Ubiquitin-specific protease 8 (USP8) is a deubiquitinating enzyme involved in deubiquitinating the enhanced epidermal growth factor receptor for escape from degradation. Somatic variants at a hotspot in USP8 are a cause of Cushing’s disease, and a de novo germline USP8 variant at this hotspot has been described only once previously, in a girl with Cushing’s disease and developmental delay. In this study, we investigated an exome-negative patient with severe developmental delay, dysmorphic features, and multiorgan dysfunction by long-read sequencing, and identified a 22-kb de novo germline deletion within USP8 (chr15:50469966-50491995 [GRCh38]). The deletion involved the variant hotspot, one rhodanese domain, and two SH3 binding motifs, and was presumed to be generated through nonallelic homologous recombination through Alu elements. Thus, the patient may have perturbation of the endosomal sorting system and mitochondrial autophagy through the USP8 defect. This is the second reported case of a germline variant in USP8.

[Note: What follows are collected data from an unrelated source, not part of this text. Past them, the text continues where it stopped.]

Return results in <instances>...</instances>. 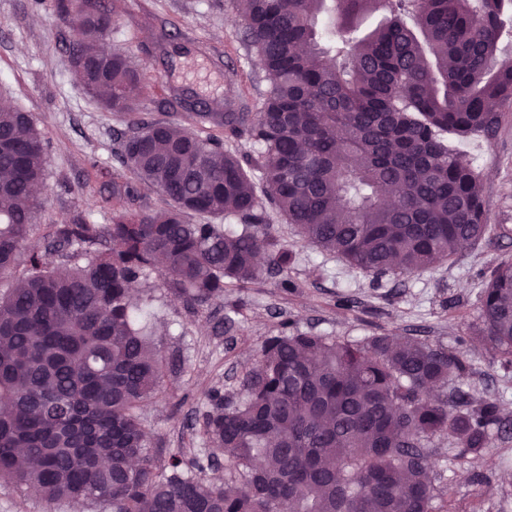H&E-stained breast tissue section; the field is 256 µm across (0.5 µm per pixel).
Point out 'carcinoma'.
Returning a JSON list of instances; mask_svg holds the SVG:
<instances>
[{
  "mask_svg": "<svg viewBox=\"0 0 512 512\" xmlns=\"http://www.w3.org/2000/svg\"><path fill=\"white\" fill-rule=\"evenodd\" d=\"M233 2L268 80L255 114L194 110L211 133L191 135L136 116L126 55L86 70L88 93L129 117L116 158L132 177L112 173L109 224L76 210L44 252L26 249L44 137L32 113L0 110V276L24 272L0 296V481L112 512H435L438 496L450 509L453 490L431 479L435 440L477 456L512 425L463 390L461 358L408 336L338 340L285 323L237 398L210 395L202 432L224 452V482H205L147 450L140 406L163 366L130 289L158 258L193 307L282 271L293 254L270 235L268 204L376 277L484 240L481 175L449 137L494 136L512 104V62L497 60L512 0ZM95 4L82 14L58 0L82 33L74 64L96 62L122 9ZM143 184L163 207L141 205ZM481 319L480 337L512 364V262L490 271Z\"/></svg>",
  "mask_w": 512,
  "mask_h": 512,
  "instance_id": "obj_1",
  "label": "carcinoma"
}]
</instances>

泛素特异性蛋白酶 8 ( USP8 ) 是一种去泛素化酶，参与去泛素化增强型表皮生长因子受体以逃避降解。USP8热点处的体细胞变异是库欣病的一个原因，而该热点处的从头种系USP8变异此前仅在一名患有库欣病和发育迟缓的女孩中被描述过一次。在本研究中，我们通过长读长测序调查了一名患有严重发育迟缓、畸形特征和多器官功能障碍的外显子组阴性患者，并在USP8内发现了 22 kb 从头种系缺失(chr15:50469966-50491995 [GRCh38]) 。该缺失涉及变异热点、一个硫氰酸酶结构域和两个 SH3 结合基序，推测是通过Alu元件的非等位同源重组产生的。因此，患者可能因USP8缺陷而扰乱内体分选系统和线粒体自噬。这是USP8中第二例报道的种系变异病例。